A ministra Cármem Lúcia, do Tribunal Superior Eleitoral (TSE), negou nesta quinta-feira o mandado de segurança impetrado pelo governador do Distrito Federal, José Roberto Arruda (DEM), que pedia a paralisação do processo de expulsão do DEM que será julgado na sexta-feira.

Segundo a ministra, "a alegação de que estaria havendo aplicação sumária de penalidade ao impetrante em razão de fatos amplamente noticiados e sujeitos ao exame e conclusão do partido, não tem amparo nos dados trazidos a exame".

Cármem Lúcia afirma que, apesar de Arruda dizer que lhe foi negado o direito à ampla defesa, ele mesmo afirma que foi notificado para apresentar sua defesa ao partido em oito dias.

Mais cedo, o grupo do DEM que defende a saída do governador do partido preparou um plano secundário caso o TSE concedesse a liminar. O senador José Agripino Maia (DEM-RN) disse que existe uma petição assinada por três integrantes da Executiva - ele, senador Demóstenes Torres (GO) e deputado Ronaldo Caiado (GO) - pedindo a abertura de outro processo, desta vez por rito sumário.

EXERCÍCIOS PROPOSTOS >>
A. Por favor, reescreva em forma de lista o parágrafo do trecho que começa com "Mais cedo, o grupo do DEM", mantendo os fatos principais.
B. Segundo o trecho, em quantos dias Arruda foi notificado a apresentar sua defesa ao partido?

DADOS FORNECIDOS >>
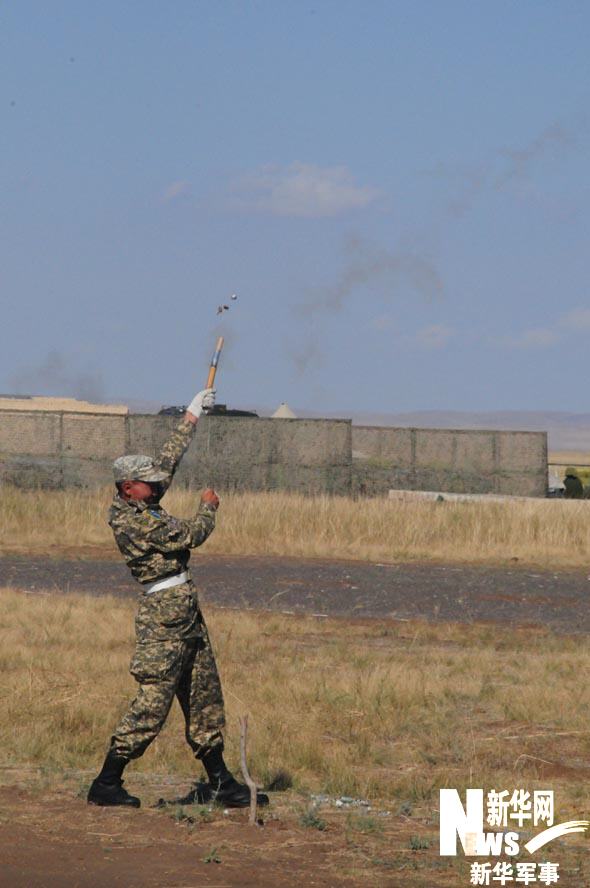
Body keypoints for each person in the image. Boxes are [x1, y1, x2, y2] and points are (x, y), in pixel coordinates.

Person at [87, 387, 269, 809]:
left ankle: (220, 781)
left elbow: (167, 461)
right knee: (153, 702)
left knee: (203, 694)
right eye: (148, 483)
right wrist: (208, 508)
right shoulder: (131, 521)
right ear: (128, 487)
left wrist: (192, 414)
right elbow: (191, 534)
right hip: (163, 619)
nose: (157, 484)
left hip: (185, 611)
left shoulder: (140, 500)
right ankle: (107, 782)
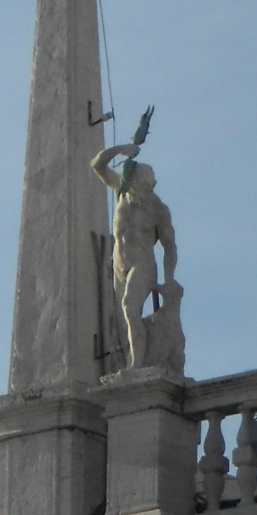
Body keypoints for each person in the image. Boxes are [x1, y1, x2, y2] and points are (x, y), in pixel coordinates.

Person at [91, 143, 179, 370]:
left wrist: (169, 278)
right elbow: (98, 164)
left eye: (147, 182)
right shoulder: (122, 191)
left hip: (143, 264)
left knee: (129, 308)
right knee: (123, 320)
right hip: (120, 264)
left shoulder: (158, 209)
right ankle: (132, 359)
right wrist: (121, 149)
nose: (145, 185)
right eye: (140, 180)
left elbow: (170, 247)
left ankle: (136, 366)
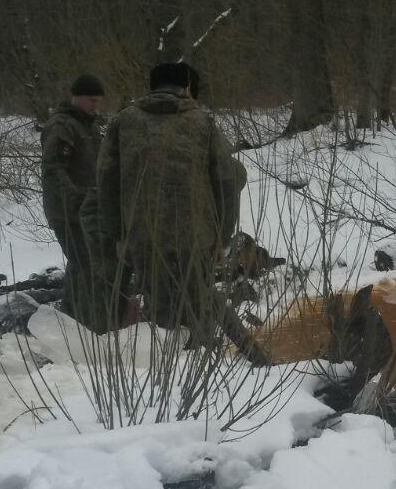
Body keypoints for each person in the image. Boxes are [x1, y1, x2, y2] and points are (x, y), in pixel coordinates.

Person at [80, 62, 246, 341]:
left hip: (143, 234)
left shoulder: (123, 122)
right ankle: (198, 352)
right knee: (198, 301)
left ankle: (168, 355)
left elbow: (106, 181)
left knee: (160, 307)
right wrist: (222, 236)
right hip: (195, 235)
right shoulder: (202, 122)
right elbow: (226, 181)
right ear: (186, 87)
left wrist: (119, 235)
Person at [42, 74, 108, 330]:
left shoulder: (87, 126)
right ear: (77, 97)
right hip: (68, 211)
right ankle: (86, 323)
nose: (96, 106)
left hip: (86, 208)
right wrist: (78, 199)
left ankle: (70, 318)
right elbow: (54, 169)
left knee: (82, 264)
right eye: (92, 100)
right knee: (86, 265)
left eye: (98, 101)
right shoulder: (62, 126)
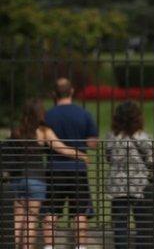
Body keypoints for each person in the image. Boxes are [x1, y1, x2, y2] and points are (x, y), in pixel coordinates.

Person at [4, 99, 88, 249]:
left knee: (17, 219)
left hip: (16, 179)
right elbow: (61, 148)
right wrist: (82, 155)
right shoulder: (43, 131)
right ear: (40, 113)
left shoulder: (16, 131)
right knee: (30, 221)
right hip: (36, 180)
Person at [42, 78, 98, 249]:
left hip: (54, 167)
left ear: (54, 94)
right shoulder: (84, 113)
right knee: (80, 211)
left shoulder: (47, 115)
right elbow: (92, 143)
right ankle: (81, 246)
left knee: (51, 210)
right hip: (78, 167)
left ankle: (49, 246)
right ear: (72, 91)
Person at [105, 101, 154, 249]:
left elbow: (108, 158)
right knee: (142, 225)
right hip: (140, 185)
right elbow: (153, 160)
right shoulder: (143, 136)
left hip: (118, 186)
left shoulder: (112, 136)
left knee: (120, 225)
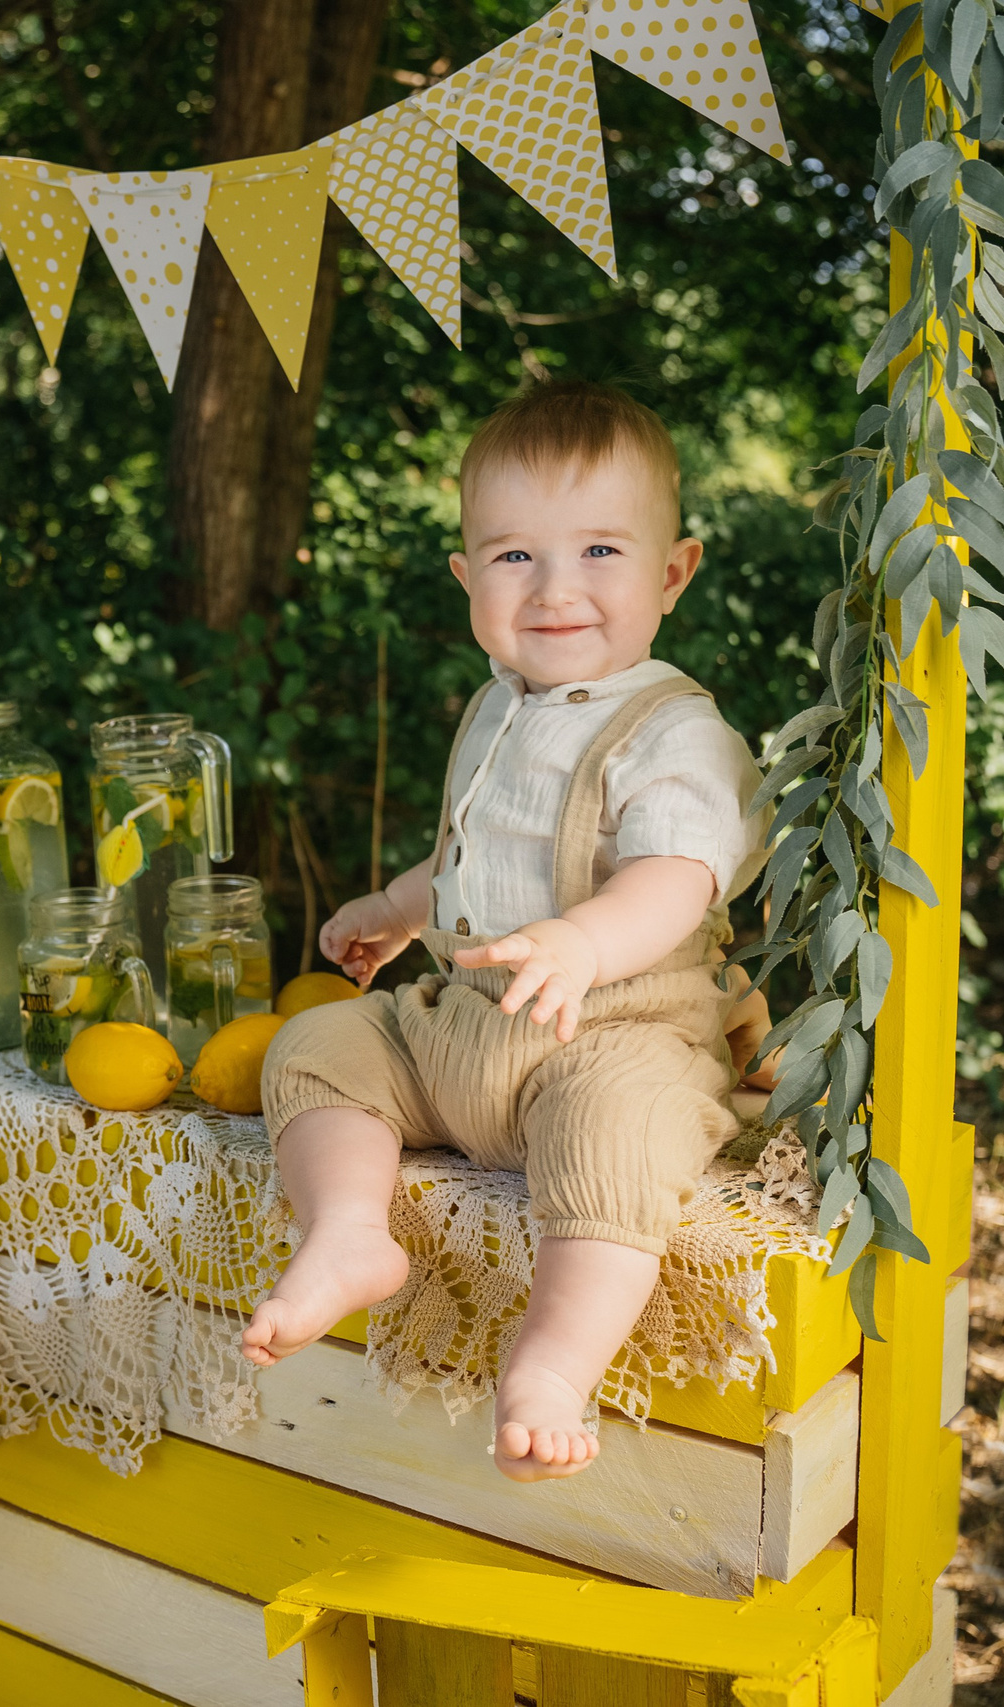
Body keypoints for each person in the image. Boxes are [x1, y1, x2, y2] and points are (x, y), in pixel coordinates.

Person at [246, 379, 774, 1483]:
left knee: (617, 1143)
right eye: (514, 557)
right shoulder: (499, 704)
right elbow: (471, 853)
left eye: (597, 552)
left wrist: (582, 942)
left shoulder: (674, 730)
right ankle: (347, 1230)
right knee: (317, 1049)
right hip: (467, 1026)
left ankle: (551, 1365)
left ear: (671, 574)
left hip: (612, 1032)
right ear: (467, 579)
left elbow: (676, 877)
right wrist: (397, 913)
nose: (554, 590)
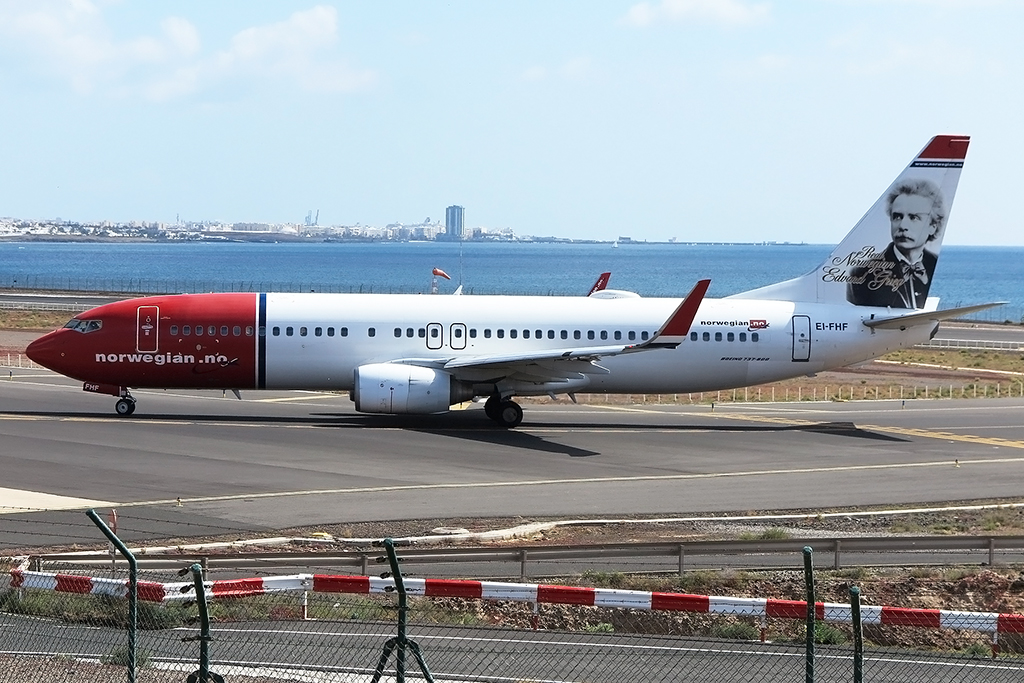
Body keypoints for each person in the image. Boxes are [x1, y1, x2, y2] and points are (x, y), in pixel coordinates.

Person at [847, 179, 945, 308]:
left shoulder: (933, 263)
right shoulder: (862, 272)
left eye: (914, 217)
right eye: (897, 217)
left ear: (933, 226)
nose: (903, 226)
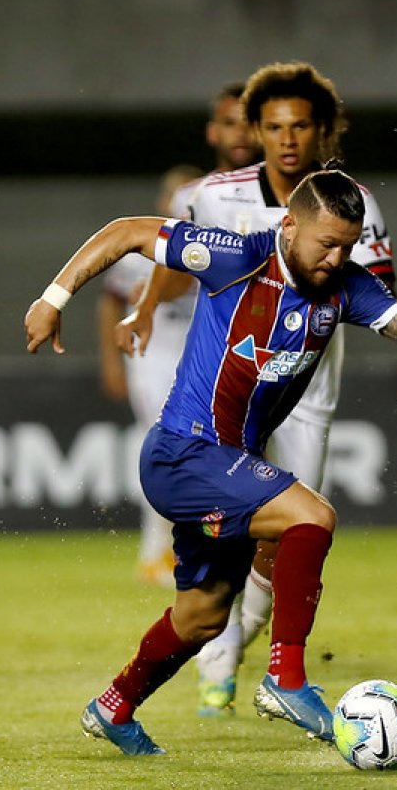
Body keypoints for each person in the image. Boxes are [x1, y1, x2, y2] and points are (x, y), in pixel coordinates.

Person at [24, 168, 397, 756]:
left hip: (227, 464)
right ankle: (286, 678)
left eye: (347, 246)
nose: (336, 258)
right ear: (290, 225)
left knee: (202, 617)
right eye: (326, 244)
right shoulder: (234, 256)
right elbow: (126, 232)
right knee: (312, 517)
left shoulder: (347, 286)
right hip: (184, 452)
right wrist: (54, 299)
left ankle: (114, 705)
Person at [118, 62, 395, 714]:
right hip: (228, 390)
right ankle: (230, 657)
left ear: (324, 131)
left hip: (305, 395)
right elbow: (175, 259)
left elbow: (378, 293)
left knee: (286, 534)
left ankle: (241, 641)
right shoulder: (215, 195)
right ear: (256, 131)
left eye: (301, 126)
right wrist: (148, 306)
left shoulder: (354, 203)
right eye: (273, 127)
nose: (287, 140)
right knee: (250, 525)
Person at [98, 81, 261, 586]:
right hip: (153, 351)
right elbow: (112, 301)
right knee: (169, 444)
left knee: (209, 451)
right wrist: (111, 361)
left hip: (200, 350)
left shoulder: (225, 230)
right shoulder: (145, 249)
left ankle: (200, 552)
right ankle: (160, 554)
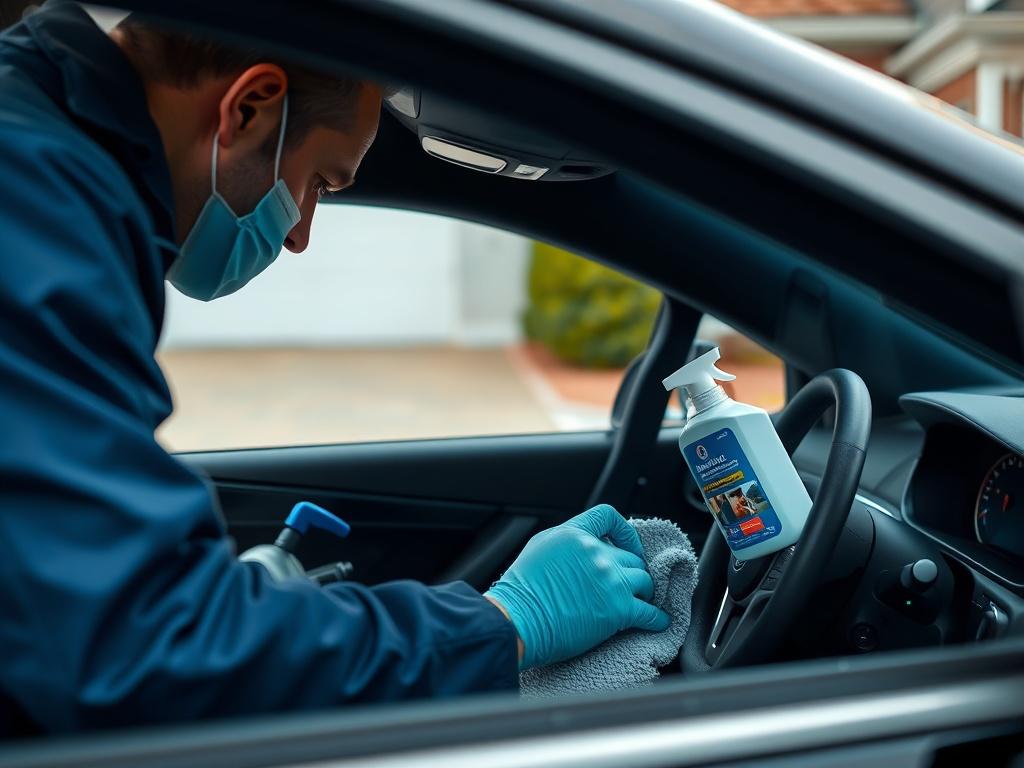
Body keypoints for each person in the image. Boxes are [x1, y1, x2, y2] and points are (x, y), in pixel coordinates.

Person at [0, 2, 669, 735]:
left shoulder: (56, 183)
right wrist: (504, 623)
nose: (300, 235)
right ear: (249, 108)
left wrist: (241, 598)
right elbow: (141, 647)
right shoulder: (35, 209)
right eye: (320, 181)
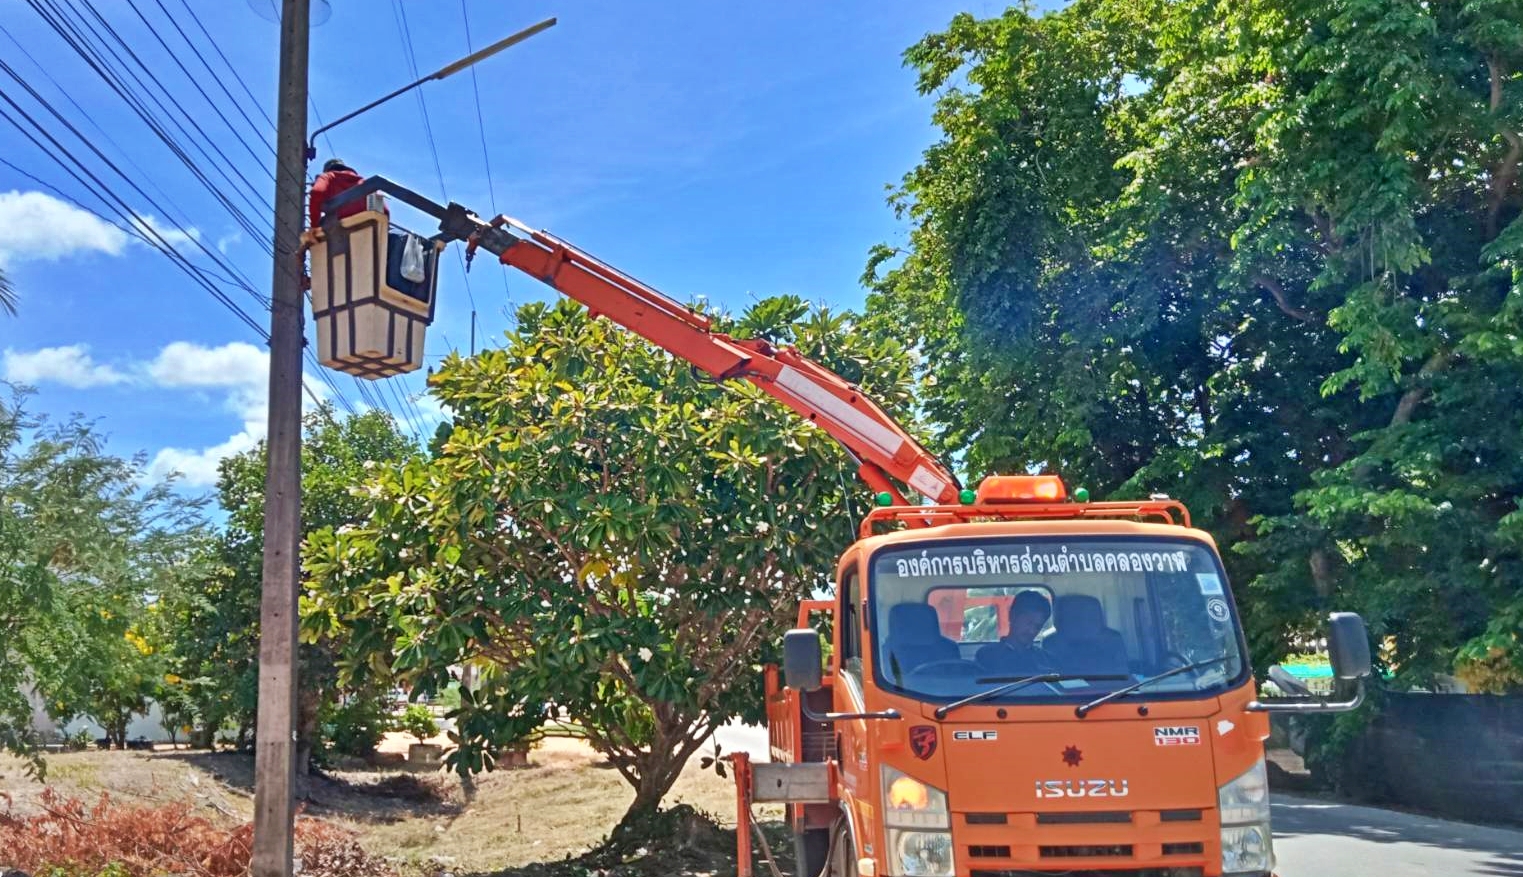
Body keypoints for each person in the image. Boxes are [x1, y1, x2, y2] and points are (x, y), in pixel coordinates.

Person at [976, 589, 1056, 675]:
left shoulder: (1047, 660)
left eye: (1038, 626)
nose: (1032, 631)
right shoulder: (987, 655)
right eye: (1028, 622)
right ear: (1012, 616)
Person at [307, 158, 375, 229]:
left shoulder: (328, 177)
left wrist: (314, 226)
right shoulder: (364, 183)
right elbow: (383, 209)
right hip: (364, 229)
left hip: (338, 230)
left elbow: (317, 192)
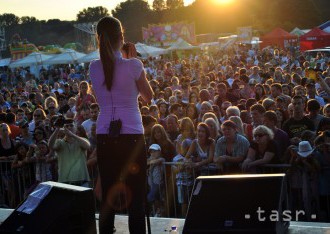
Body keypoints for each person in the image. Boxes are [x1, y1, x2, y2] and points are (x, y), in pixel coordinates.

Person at [89, 17, 153, 234]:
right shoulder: (133, 65)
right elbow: (148, 97)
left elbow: (102, 100)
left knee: (108, 193)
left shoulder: (93, 68)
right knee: (136, 195)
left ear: (99, 39)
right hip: (132, 134)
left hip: (105, 133)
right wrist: (131, 60)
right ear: (122, 37)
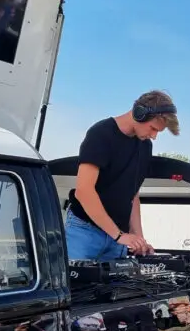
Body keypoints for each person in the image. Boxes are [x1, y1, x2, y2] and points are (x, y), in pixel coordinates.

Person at [65, 90, 179, 261]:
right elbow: (84, 191)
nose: (154, 136)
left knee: (113, 288)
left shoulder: (145, 145)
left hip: (118, 236)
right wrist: (118, 235)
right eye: (153, 128)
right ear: (139, 114)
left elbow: (132, 195)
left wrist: (139, 239)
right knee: (75, 286)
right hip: (84, 232)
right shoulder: (101, 134)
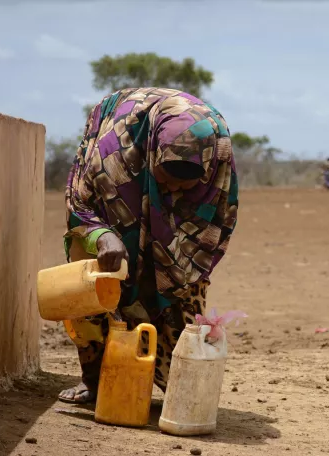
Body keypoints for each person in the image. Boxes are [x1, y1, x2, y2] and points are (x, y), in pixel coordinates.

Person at [58, 88, 238, 403]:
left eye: (187, 182)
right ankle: (96, 379)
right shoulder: (113, 148)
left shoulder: (216, 147)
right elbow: (79, 200)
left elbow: (218, 218)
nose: (175, 188)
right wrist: (101, 234)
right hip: (121, 192)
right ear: (154, 154)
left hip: (178, 228)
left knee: (180, 295)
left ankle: (172, 379)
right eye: (167, 176)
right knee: (96, 285)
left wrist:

RESPOSTAS ESPERADAS >>
A.
- Mais cedo, o grupo do DEM favorável à saída do governador preparou um plano secundário caso o TSE concedesse a liminar.
- Segundo o senador José Agripino Maia (DEM-RN), há uma petição assinada por três integrantes da Executiva: ele, o senador Demóstenes Torres (GO) e o deputado Ronaldo Caiado (GO).
- A petição pede a abertura de outro processo, desta vez por rito sumário.

B. Em oito dias.